◆ **RECORDED DATA**
▬▬▬▬▬▬▬▬▬▬
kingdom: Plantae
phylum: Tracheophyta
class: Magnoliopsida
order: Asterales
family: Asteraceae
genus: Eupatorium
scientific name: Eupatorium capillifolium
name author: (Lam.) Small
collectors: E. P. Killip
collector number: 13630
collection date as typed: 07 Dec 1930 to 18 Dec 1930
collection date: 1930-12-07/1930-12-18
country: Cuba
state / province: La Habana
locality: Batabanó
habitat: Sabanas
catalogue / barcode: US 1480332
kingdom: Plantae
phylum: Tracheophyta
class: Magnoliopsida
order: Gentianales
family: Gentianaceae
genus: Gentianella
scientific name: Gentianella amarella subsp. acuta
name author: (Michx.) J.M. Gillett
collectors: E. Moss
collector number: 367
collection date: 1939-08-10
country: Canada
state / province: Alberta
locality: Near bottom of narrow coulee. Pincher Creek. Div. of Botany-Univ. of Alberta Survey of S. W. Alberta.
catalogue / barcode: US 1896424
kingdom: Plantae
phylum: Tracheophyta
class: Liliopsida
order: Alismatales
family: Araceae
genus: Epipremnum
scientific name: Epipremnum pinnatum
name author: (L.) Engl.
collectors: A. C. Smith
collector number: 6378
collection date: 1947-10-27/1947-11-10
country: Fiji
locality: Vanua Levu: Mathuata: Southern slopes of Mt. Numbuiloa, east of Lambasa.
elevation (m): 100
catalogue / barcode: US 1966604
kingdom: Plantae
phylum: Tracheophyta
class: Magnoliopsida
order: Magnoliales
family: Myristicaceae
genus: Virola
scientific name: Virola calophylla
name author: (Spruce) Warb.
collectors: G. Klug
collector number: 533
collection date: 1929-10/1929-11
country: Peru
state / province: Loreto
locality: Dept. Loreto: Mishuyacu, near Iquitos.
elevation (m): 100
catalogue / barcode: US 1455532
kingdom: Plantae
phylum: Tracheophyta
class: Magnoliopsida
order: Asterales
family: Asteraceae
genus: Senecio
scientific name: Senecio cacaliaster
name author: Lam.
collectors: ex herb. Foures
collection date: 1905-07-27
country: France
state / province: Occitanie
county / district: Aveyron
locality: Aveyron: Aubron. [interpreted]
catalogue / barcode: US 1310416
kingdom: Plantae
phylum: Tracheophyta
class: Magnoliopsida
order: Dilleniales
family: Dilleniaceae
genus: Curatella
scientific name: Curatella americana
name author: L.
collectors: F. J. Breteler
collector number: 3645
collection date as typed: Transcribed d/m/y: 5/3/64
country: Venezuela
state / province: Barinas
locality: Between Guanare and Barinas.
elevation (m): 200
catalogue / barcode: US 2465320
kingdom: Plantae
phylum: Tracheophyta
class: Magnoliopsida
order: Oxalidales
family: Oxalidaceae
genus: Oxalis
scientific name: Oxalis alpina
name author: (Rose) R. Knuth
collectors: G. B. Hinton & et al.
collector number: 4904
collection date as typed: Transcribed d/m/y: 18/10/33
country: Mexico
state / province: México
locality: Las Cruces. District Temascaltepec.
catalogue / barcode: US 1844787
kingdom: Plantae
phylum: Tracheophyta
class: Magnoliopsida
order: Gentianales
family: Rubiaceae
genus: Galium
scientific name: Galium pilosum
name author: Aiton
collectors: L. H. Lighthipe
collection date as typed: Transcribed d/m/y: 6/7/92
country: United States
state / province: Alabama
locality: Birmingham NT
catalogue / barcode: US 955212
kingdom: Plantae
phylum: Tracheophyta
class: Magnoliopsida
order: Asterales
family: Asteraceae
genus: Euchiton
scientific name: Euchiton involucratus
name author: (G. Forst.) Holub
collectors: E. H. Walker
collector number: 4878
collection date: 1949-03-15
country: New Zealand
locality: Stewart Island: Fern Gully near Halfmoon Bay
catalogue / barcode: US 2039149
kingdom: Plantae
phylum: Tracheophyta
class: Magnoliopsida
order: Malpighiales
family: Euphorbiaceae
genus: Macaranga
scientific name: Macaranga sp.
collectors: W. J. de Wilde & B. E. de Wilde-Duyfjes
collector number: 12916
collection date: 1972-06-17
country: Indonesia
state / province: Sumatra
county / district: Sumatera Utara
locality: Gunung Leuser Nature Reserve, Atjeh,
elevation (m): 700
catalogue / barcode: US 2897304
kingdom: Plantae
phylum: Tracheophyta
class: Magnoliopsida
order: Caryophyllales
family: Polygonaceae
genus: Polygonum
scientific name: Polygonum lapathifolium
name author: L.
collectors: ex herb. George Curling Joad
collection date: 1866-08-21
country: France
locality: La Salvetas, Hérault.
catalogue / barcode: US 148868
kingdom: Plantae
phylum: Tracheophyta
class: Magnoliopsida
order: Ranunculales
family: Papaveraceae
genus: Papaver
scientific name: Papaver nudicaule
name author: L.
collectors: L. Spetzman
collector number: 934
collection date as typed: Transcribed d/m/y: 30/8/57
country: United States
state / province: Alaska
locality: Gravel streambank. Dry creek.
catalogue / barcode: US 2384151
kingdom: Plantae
▬▬▬▬▬▬▬▬▬▬
◆ **TASK TO COMPLETE**
Print every line above word for word, changing nothing.

◆ **ANSWER IN FULL**
kingdom: Plantae
phylum: Tracheophyta
class: Magnoliopsida
order: Asterales
family: Asteraceae
genus: Eupatorium
scientific name: Eupatorium capillifolium
name author: (Lam.) Small
collectors: E. P. Killip
collector number: 13630
collection date as typed: 07 Dec 1930 to 18 Dec 1930
collection date: 1930-12-07/1930-12-18
country: Cuba
state / province: La Habana
locality: Batabanó
habitat: Sabanas
catalogue / barcode: US 1480332
kingdom: Plantae
phylum: Tracheophyta
class: Magnoliopsida
order: Gentianales
family: Gentianaceae
genus: Gentianella
scientific name: Gentianella amarella subsp. acuta
name author: (Michx.) J.M. Gillett
collectors: E. Moss
collector number: 367
collection date: 1939-08-10
country: Canada
state / province: Alberta
locality: Near bottom of narrow coulee. Pincher Creek. Div. of Botany-Univ. of Alberta Survey of S. W. Alberta.
catalogue / barcode: US 1896424
kingdom: Plantae
phylum: Tracheophyta
class: Liliopsida
order: Alismatales
family: Araceae
genus: Epipremnum
scientific name: Epipremnum pinnatum
name author: (L.) Engl.
collectors: A. C. Smith
collector number: 6378
collection date: 1947-10-27/1947-11-10
country: Fiji
locality: Vanua Levu: Mathuata: Southern slopes of Mt. Numbuiloa, east of Lambasa.
elevation (m): 100
catalogue / barcode: US 1966604
kingdom: Plantae
phylum: Tracheophyta
class: Magnoliopsida
order: Magnoliales
family: Myristicaceae
genus: Virola
scientific name: Virola calophylla
name author: (Spruce) Warb.
collectors: G. Klug
collector number: 533
collection date: 1929-10/1929-11
country: Peru
state / province: Loreto
locality: Dept. Loreto: Mishuyacu, near Iquitos.
elevation (m): 100
catalogue / barcode: US 1455532
kingdom: Plantae
phylum: Tracheophyta
class: Magnoliopsida
order: Asterales
family: Asteraceae
genus: Senecio
scientific name: Senecio cacaliaster
name author: Lam.
collectors: ex herb. Foures
collection date: 1905-07-27
country: France
state / province: Occitanie
county / district: Aveyron
locality: Aveyron: Aubron. [interpreted]
catalogue / barcode: US 1310416
kingdom: Plantae
phylum: Tracheophyta
class: Magnoliopsida
order: Dilleniales
family: Dilleniaceae
genus: Curatella
scientific name: Curatella americana
name author: L.
collectors: F. J. Breteler
collector number: 3645
collection date as typed: Transcribed d/m/y: 5/3/64
country: Venezuela
state / province: Barinas
locality: Between Guanare and Barinas.
elevation (m): 200
catalogue / barcode: US 2465320
kingdom: Plantae
phylum: Tracheophyta
class: Magnoliopsida
order: Oxalidales
family: Oxalidaceae
genus: Oxalis
scientific name: Oxalis alpina
name author: (Rose) R. Knuth
collectors: G. B. Hinton & et al.
collector number: 4904
collection date as typed: Transcribed d/m/y: 18/10/33
country: Mexico
state / province: México
locality: Las Cruces. District Temascaltepec.
catalogue / barcode: US 1844787
kingdom: Plantae
phylum: Tracheophyta
class: Magnoliopsida
order: Gentianales
family: Rubiaceae
genus: Galium
scientific name: Galium pilosum
name author: Aiton
collectors: L. H. Lighthipe
collection date as typed: Transcribed d/m/y: 6/7/92
country: United States
state / province: Alabama
locality: Birmingham NT
catalogue / barcode: US 955212
kingdom: Plantae
phylum: Tracheophyta
class: Magnoliopsida
order: Asterales
family: Asteraceae
genus: Euchiton
scientific name: Euchiton involucratus
name author: (G. Forst.) Holub
collectors: E. H. Walker
collector number: 4878
collection date: 1949-03-15
country: New Zealand
locality: Stewart Island: Fern Gully near Halfmoon Bay
catalogue / barcode: US 2039149
kingdom: Plantae
phylum: Tracheophyta
class: Magnoliopsida
order: Malpighiales
family: Euphorbiaceae
genus: Macaranga
scientific name: Macaranga sp.
collectors: W. J. de Wilde & B. E. de Wilde-Duyfjes
collector number: 12916
collection date: 1972-06-17
country: Indonesia
state / province: Sumatra
county / district: Sumatera Utara
locality: Gunung Leuser Nature Reserve, Atjeh,
elevation (m): 700
catalogue / barcode: US 2897304
kingdom: Plantae
phylum: Tracheophyta
class: Magnoliopsida
order: Caryophyllales
family: Polygonaceae
genus: Polygonum
scientific name: Polygonum lapathifolium
name author: L.
collectors: ex herb. George Curling Joad
collection date: 1866-08-21
country: France
locality: La Salvetas, Hérault.
catalogue / barcode: US 148868
kingdom: Plantae
phylum: Tracheophyta
class: Magnoliopsida
order: Ranunculales
family: Papaveraceae
genus: Papaver
scientific name: Papaver nudicaule
name author: L.
collectors: L. Spetzman
collector number: 934
collection date as typed: Transcribed d/m/y: 30/8/57
country: United States
state / province: Alaska
locality: Gravel streambank. Dry creek.
catalogue / barcode: US 2384151
kingdom: Plantae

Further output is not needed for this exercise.